Just For Product Managers
The following recommendations are widely renowned as the best product management books to ensure success as a PM. From authors like Marty Cagan, Clayton Christensen, Eric Ries, Geoffrey Moore, and Dan Olsen, these product development reads are fantastic and well loved across the board. We challenged ourselves to create a one sentence summary of each book to give you just a taste of what’s to come.
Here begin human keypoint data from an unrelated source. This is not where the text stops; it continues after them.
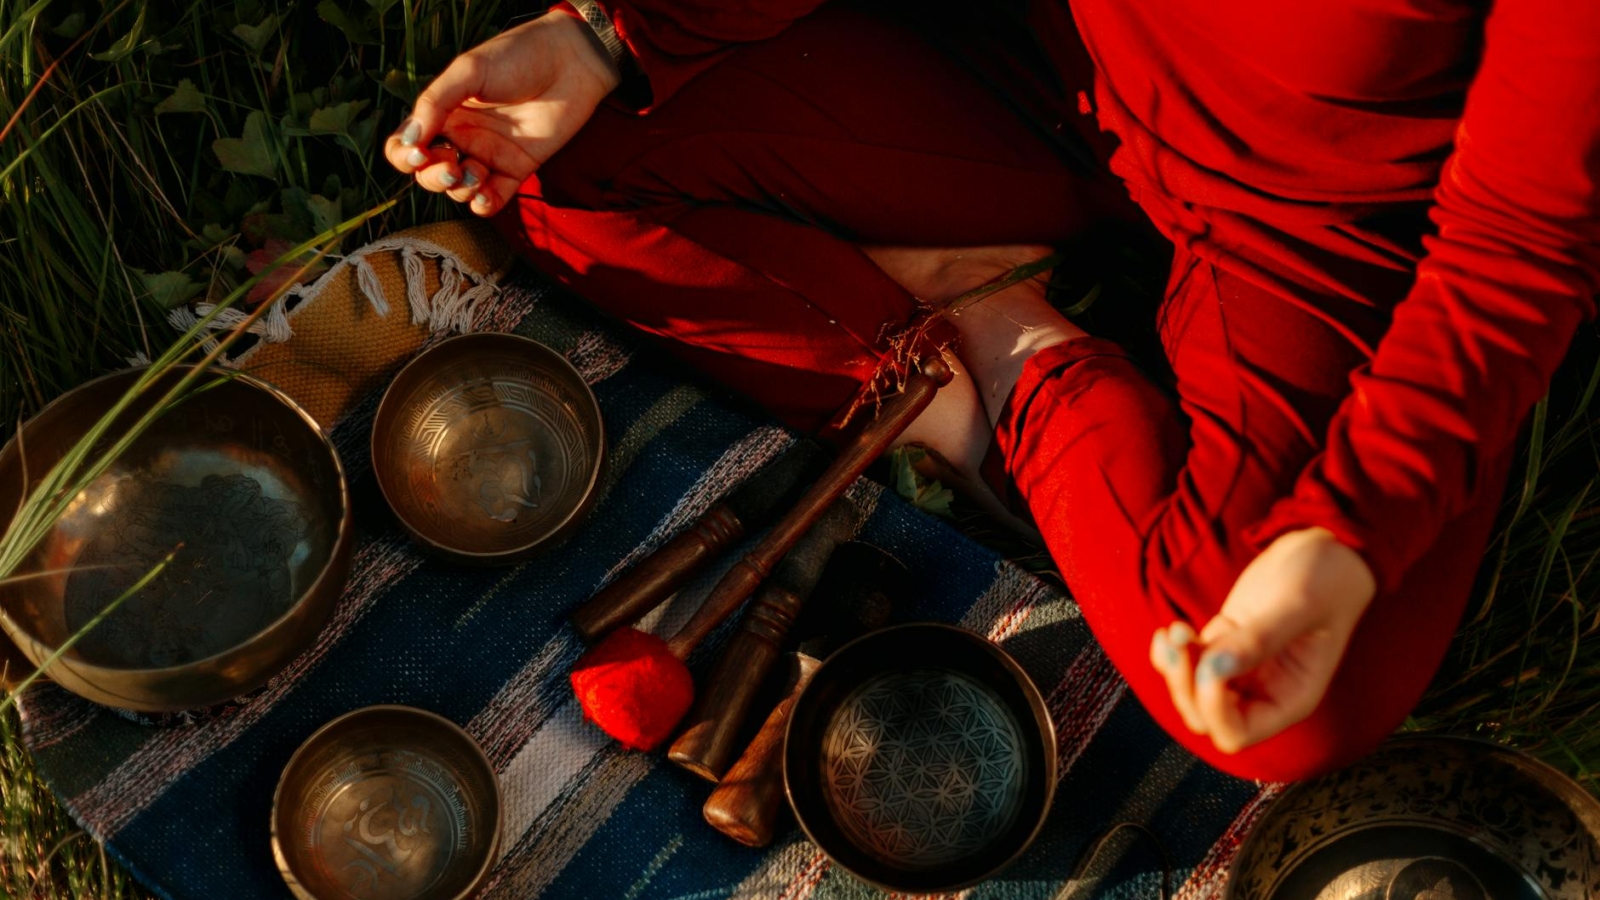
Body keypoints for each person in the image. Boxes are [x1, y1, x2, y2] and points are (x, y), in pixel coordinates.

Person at [382, 0, 1600, 782]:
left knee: (1288, 712)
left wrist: (1346, 534)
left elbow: (1519, 252)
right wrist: (617, 30)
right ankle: (956, 354)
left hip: (1318, 232)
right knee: (554, 165)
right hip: (1023, 63)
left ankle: (997, 338)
- The Lean Product Playbook: How to Innovate with Minimum Viable Products and Rapid Customer Feedback
Author: Dan Olsen
Date Published: June 2, 2015
One Sentence Summary:
In The Lean Product Playbook, Dan Olsen teaches us how to effectively create products using the Product/Market Fit Pyramid and lean product process, always keeping our target customers and their insufficiently served needs in mind. - The Lean Startup: How Today’s Entrepreneurs Use Continuous Innovation to Create Radically Successful
Author: Eric Ries
Date Published: September 13, 2013
One Sentence Summary:
Written for entrepreneurs and business enthusiasts, The Lean Startup offers a semi-scientific, honest and authentic approach to developing a company leveraging testing, identifying a viable business model and establishing a growth driver. - Crossing the Chasm: Marketing and Selling High-Tech Products to Mainstream Customers
Author: Geoffrey A. Moore
Date Published: Aug 1, 2006
One Sentence Summary:
Increasingly referred to as the “Bible” for bringing cutting-edge products to progressively larger markets, Crossing The Chasm provides a marketing roadmap to tech startups, in order to get their brand the initial exposure it needs to ultimately penetrate the majority of the market and not drown in the gulf between early adopters and idealists. - The Innovator’s Dilemma: When New Technologies Cause Great Firms to Fail (Management of Innovation and Change)
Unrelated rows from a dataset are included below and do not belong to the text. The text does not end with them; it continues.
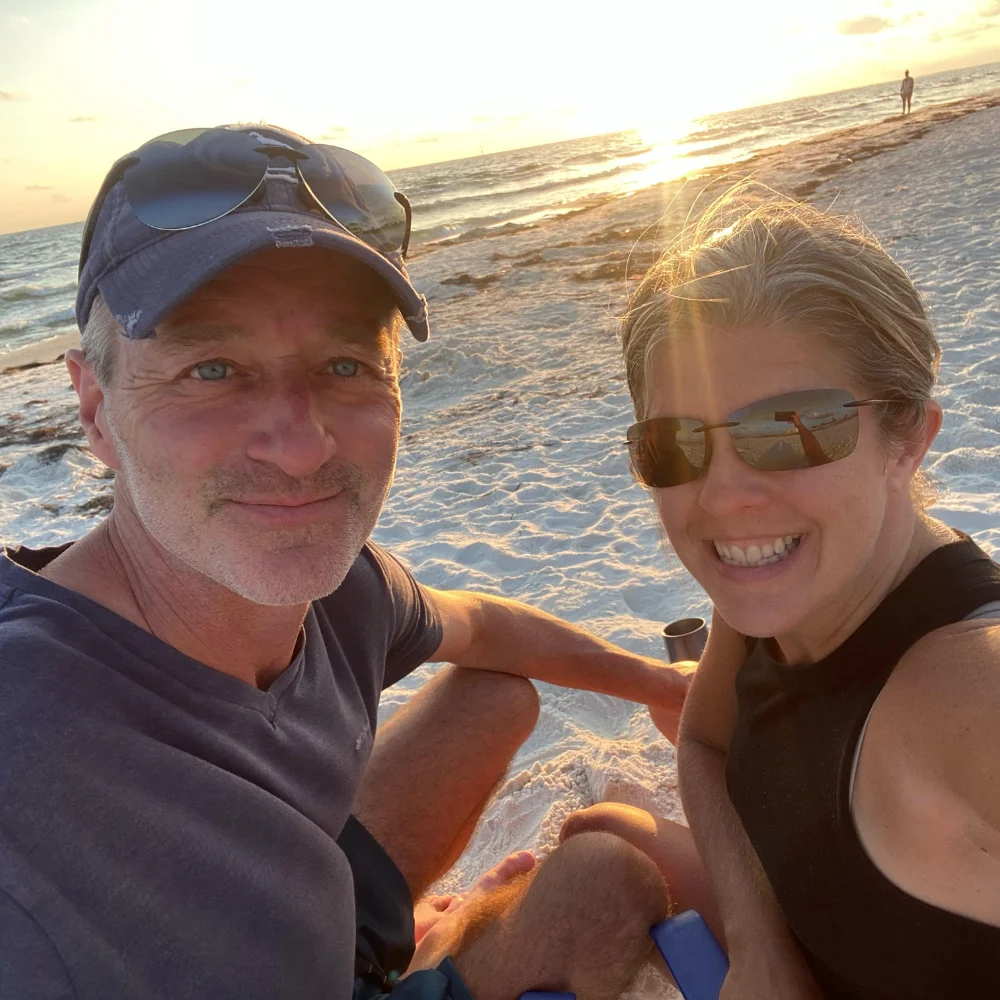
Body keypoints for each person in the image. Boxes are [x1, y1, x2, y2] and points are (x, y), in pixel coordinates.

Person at [0, 124, 689, 1000]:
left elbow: (486, 625)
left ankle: (389, 946)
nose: (299, 445)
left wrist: (660, 687)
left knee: (495, 691)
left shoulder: (343, 591)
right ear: (95, 408)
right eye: (213, 368)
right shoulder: (28, 776)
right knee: (608, 875)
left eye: (345, 363)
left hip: (310, 916)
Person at [564, 192, 1000, 998]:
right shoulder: (772, 601)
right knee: (600, 833)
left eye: (793, 429)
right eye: (675, 445)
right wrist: (763, 944)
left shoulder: (968, 690)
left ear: (908, 438)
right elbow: (702, 746)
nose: (723, 497)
Author: Clayton M. Christensen
Date Published: January 5, 2016
One Sentence Summary:
Invaluable for managers, leaders, and entrepreneurs alike, The Innovator’s Dilemma explains the impact of disruption, why industry leaders are often set up to fail as technologies and industries change and what they can do to protect their long-term market leadership. - Inspired: How to Create Tech Products Customers Love
Author: Marty Cagan
Date Published: 2008
One Sentence Summary:
In Inspired, prominent PM and leader in tech, Marty Cagan, offers readers a comprehensive lesson on how to organize and employ a dynamic and effective software organization, and how to discover and produce technology products consumers love.
Bonus: Many Product Managers also find value in his regularly posted insights on the SVPG blog.